▶ **Data to use**:
┄┄┄┄┄┄┄┄┄┄
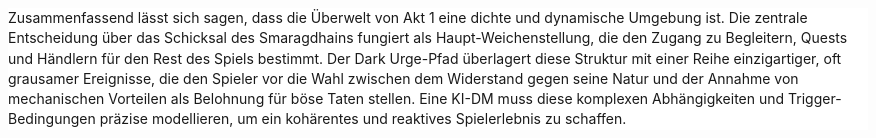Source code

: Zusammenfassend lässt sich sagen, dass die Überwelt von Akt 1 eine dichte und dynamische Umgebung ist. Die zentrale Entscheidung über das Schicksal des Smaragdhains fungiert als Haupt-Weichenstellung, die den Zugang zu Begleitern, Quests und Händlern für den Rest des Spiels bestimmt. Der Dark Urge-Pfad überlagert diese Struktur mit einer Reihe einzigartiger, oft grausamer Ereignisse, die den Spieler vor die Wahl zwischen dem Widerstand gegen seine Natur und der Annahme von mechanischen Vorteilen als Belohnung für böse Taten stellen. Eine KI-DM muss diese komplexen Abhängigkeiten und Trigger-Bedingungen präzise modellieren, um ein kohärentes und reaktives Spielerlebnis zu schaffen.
┄┄┄┄┄┄┄┄┄┄
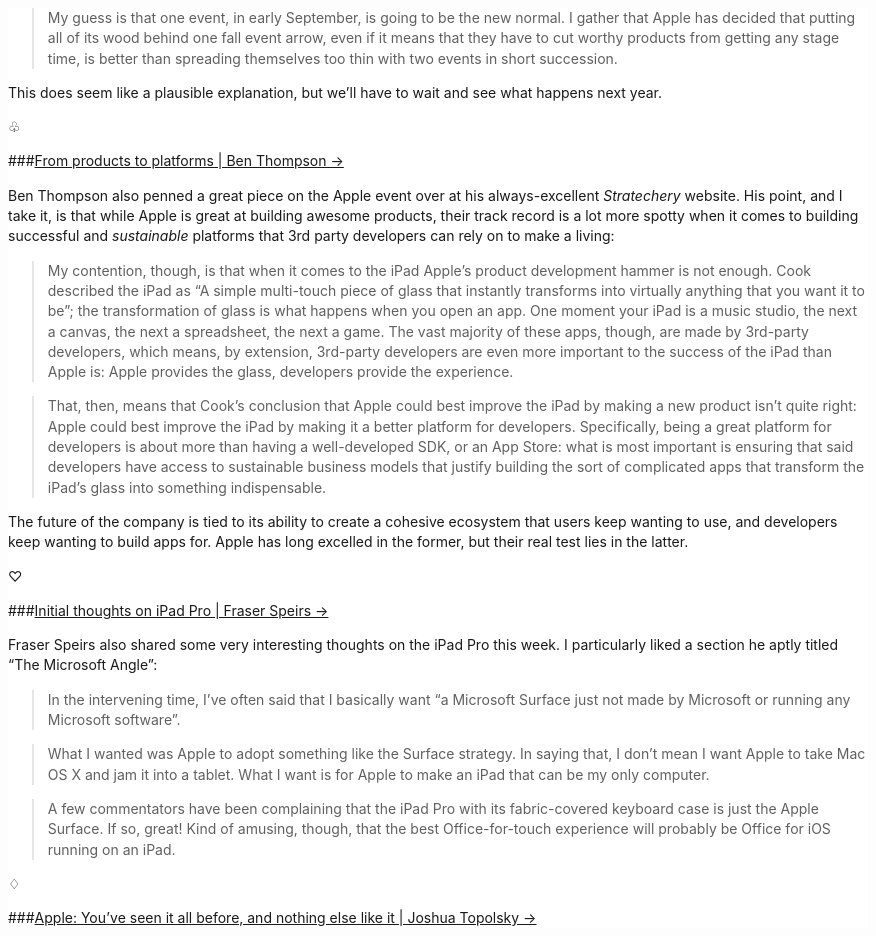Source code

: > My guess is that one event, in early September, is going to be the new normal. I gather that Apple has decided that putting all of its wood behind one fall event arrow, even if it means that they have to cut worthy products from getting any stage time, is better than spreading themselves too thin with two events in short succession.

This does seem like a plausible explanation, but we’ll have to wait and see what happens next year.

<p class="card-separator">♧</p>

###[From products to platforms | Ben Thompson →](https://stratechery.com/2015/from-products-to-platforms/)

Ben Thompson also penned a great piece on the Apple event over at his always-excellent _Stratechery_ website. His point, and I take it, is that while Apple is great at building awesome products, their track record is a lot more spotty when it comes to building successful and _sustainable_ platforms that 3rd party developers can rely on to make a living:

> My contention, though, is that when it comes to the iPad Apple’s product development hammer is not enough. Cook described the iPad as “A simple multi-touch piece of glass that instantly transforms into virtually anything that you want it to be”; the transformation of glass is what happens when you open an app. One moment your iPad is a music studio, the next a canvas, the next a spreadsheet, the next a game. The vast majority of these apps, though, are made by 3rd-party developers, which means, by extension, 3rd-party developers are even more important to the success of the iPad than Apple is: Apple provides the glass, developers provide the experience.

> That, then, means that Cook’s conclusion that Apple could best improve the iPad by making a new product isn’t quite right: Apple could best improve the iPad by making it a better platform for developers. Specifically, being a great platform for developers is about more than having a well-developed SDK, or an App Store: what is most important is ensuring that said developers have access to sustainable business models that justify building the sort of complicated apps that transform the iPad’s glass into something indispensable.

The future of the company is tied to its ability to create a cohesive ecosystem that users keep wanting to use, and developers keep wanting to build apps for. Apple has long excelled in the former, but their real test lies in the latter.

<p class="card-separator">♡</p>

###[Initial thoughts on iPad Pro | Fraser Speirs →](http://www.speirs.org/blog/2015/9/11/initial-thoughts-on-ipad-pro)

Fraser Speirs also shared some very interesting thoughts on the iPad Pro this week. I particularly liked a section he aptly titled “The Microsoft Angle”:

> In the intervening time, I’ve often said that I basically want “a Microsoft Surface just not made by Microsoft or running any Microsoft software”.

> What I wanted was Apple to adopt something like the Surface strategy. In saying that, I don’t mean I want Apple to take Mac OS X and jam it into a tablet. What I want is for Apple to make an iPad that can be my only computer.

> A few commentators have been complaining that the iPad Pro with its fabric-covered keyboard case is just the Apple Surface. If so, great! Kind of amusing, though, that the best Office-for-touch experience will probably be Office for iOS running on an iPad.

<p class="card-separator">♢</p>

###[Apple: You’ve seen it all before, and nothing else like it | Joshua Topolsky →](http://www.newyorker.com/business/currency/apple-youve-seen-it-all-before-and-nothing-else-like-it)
┄┄┄┄┄┄┄┄┄┄
▶ **Request**: Copy out the lines in the rows above without any change, starting at the line that contains "my only computer." and ending at the line that contains "###[Apple: You’ve seen".

▶ **Worked solution**:
> What I wanted was Apple to adopt something like the Surface strategy. In saying that, I don’t mean I want Apple to take Mac OS X and jam it into a tablet. What I want is for Apple to make an iPad that can be my only computer.

> A few commentators have been complaining that the iPad Pro with its fabric-covered keyboard case is just the Apple Surface. If so, great! Kind of amusing, though, that the best Office-for-touch experience will probably be Office for iOS running on an iPad.

<p class="card-separator">♢</p>

###[Apple: You’ve seen it all before, and nothing else like it | Joshua Topolsky →](http://www.newyorker.com/business/currency/apple-youve-seen-it-all-before-and-nothing-else-like-it)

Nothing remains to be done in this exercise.